◆ Texto
La grande bellezza es, qué dudas caben, el largometraje más ambicioso del realizador napolitano, un dilatado fresco que lleva al límite el barroquismo de sus obras anteriores. Al mismo tiempo, como en L’uomo in più y, fundamentalmente, en Il divo (retrato de un dirigente a lo largo de varias décadas de labor política), su mirada hacia la sociedad italiana está cargada de un sarcasmo que excede el rol del autor satírico, alcanzando en ocasiones las cotas del moralista. Tal vez lo mejor de la película sean algunas secuencias aisladas: el punzante monólogo con el cual Gambardella humilla en público a una de sus amigas íntimas, el encuentro con una stripper cuarentona –peculiar alma gemela–, la visita a una instalación fotográfica que logra conmoverlo genuinamente, uno de los primeros síntomas de ese cambio que parece avecinarse en su vida. Pero el film de Sorrentino, como la famosa creación de Fellini, actúa por acumulación de secuencias, por concentración de capas de sentido. Y es allí donde deja de hacer pie, abandonado a una deriva narrativa a veces acertada, otras tantas cargada de autoindulgencia, más allá del permanente atractivo visual que, en más de una ocasión, es simple y llana superficie luminosa, efímero fuego fatuo.

◆ Muestra de datos
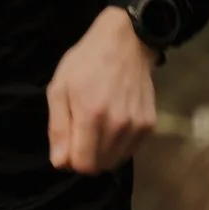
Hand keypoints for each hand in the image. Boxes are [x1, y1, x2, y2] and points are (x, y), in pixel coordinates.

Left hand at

◆ Aplica lo leído
(A) Contesta estas preguntas sobre la reseña de La grande bellezza:
(i) ¿De dónde es el realizador, según la reseña?
(ii) ¿Qué película retrata a un dirigente a lo largo de varias décadas de labor política?
(iii) ¿Qué visita logra conmover genuinamente a Gambardella?
(B) Retoma la reseña de La grande bellezza y continúala a partir de su última oración.
Los datos son material aparte y no tienen relación con la reseña.

◆ Respuestas
(A)
(i) Es napolitano.
(ii) Il divo.
(iii) La visita a una instalación fotográfica.

(B)
Hay ciertamente algo de fatuidad en La grande bellezza, cuyo estilo se define a toda velocidad como manierista: cada sofisticado movimiento de cámara, cada rostro u objeto iluminado a la perfección, cada golpe de montaje, cada una de las eclécticas selecciones musicales, está concebida para complacer y halagar el gusto del espectador, más allá del sentido y la relevancia narrativa o emocional de tal o cual escena. El film va decantando sus temas y un recuerdo del pasado más remoto se transforma en leitmotiv de las vicisitudes actuales del protagonista, al tiempo que un personaje secundario, pero de suma importancia, acerca ese derrotero emocional hacia una suerte de epifanía religiosa. Esa obviedad de la trama, ese lugar común que define toda una vida, se oculta detrás de varios niveles de grandilocuencia audiovisual, y es casi la antítesis del camino que recorría Marcello en La dolce vita. La posibilidad del amor y de la belleza es aquí un recuerdo bañado en luz de luna, un erotismo romántico exacerbado y algo pretencioso; hace más de 50 años su incierta posibilidad estaba marcada por un bicho muerto en la playa y la sonrisa de una joven, cada vez más lejana e inasible.